• GIVEN INSTRUCTION
Find each line in the entries below that contains the string "label" and copy those lines out. Treat uppercase and lowercase as different.

— Begin INFORMATION SHOWN —

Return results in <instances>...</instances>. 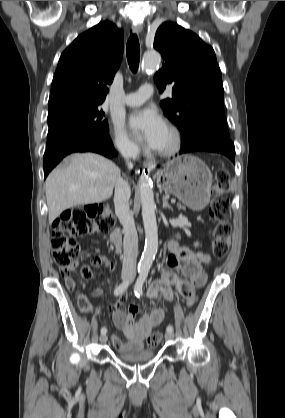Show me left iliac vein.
Returning <instances> with one entry per match:
<instances>
[{
	"label": "left iliac vein",
	"instance_id": "4c4485c4",
	"mask_svg": "<svg viewBox=\"0 0 285 418\" xmlns=\"http://www.w3.org/2000/svg\"><path fill=\"white\" fill-rule=\"evenodd\" d=\"M173 337H174L173 332H166V334H165V338H166L167 340H171V339H173Z\"/></svg>",
	"mask_w": 285,
	"mask_h": 418
}]
</instances>
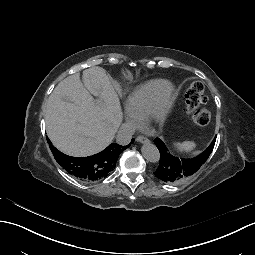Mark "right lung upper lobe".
Masks as SVG:
<instances>
[{
	"label": "right lung upper lobe",
	"mask_w": 255,
	"mask_h": 255,
	"mask_svg": "<svg viewBox=\"0 0 255 255\" xmlns=\"http://www.w3.org/2000/svg\"><path fill=\"white\" fill-rule=\"evenodd\" d=\"M49 144V147L57 162L69 174H72L85 182L97 181L108 176L109 173L115 168L119 155L130 146V144L127 146H122L116 143H112L100 153L93 155L94 159H97L100 162V170L96 173H93V177L91 179H86L84 177L85 171L83 170V157L68 156L56 149L51 142H49Z\"/></svg>",
	"instance_id": "cb5924a9"
}]
</instances>
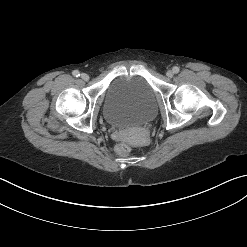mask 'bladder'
<instances>
[{
    "label": "bladder",
    "mask_w": 247,
    "mask_h": 247,
    "mask_svg": "<svg viewBox=\"0 0 247 247\" xmlns=\"http://www.w3.org/2000/svg\"><path fill=\"white\" fill-rule=\"evenodd\" d=\"M102 112L105 120L117 128L147 124L157 114L155 90L142 75L117 77L105 92Z\"/></svg>",
    "instance_id": "1"
}]
</instances>
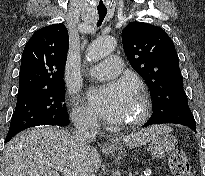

— End INFORMATION SHOWN —

• OUTPUT OF THE TASK
	"label": "left iliac vein",
	"label": "right lung upper lobe",
    "label": "bladder",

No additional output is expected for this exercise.